Please print the entries below exactly, from the line with "I have hopes" through the line with "change her situation?", including both of those lines and leaving out all others.

- [DATA FOR ANALYSIS]:
++++++++

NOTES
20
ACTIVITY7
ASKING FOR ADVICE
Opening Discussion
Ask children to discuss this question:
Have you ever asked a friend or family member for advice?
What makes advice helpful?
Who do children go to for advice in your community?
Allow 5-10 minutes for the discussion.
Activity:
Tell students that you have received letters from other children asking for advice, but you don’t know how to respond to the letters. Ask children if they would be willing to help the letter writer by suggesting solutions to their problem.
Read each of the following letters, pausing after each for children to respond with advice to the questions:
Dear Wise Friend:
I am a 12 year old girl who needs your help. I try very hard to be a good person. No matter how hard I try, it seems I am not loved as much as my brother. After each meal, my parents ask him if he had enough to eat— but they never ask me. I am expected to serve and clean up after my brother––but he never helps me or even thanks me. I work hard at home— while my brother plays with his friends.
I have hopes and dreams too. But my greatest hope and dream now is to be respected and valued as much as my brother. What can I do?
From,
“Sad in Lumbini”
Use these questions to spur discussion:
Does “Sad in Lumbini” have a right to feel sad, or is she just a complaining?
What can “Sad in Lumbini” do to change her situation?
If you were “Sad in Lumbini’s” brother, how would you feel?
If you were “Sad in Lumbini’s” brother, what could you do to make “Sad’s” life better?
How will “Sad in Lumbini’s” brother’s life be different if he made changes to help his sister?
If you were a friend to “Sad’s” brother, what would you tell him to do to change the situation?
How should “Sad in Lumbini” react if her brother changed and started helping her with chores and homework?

++++++++

- [THE COMPLETED TASK]:
I have hopes and dreams too. But my greatest hope and dream now is to be respected and valued as much as my brother. What can I do?
From,
“Sad in Lumbini”
Use these questions to spur discussion:
Does “Sad in Lumbini” have a right to feel sad, or is she just a complaining?
What can “Sad in Lumbini” do to change her situation?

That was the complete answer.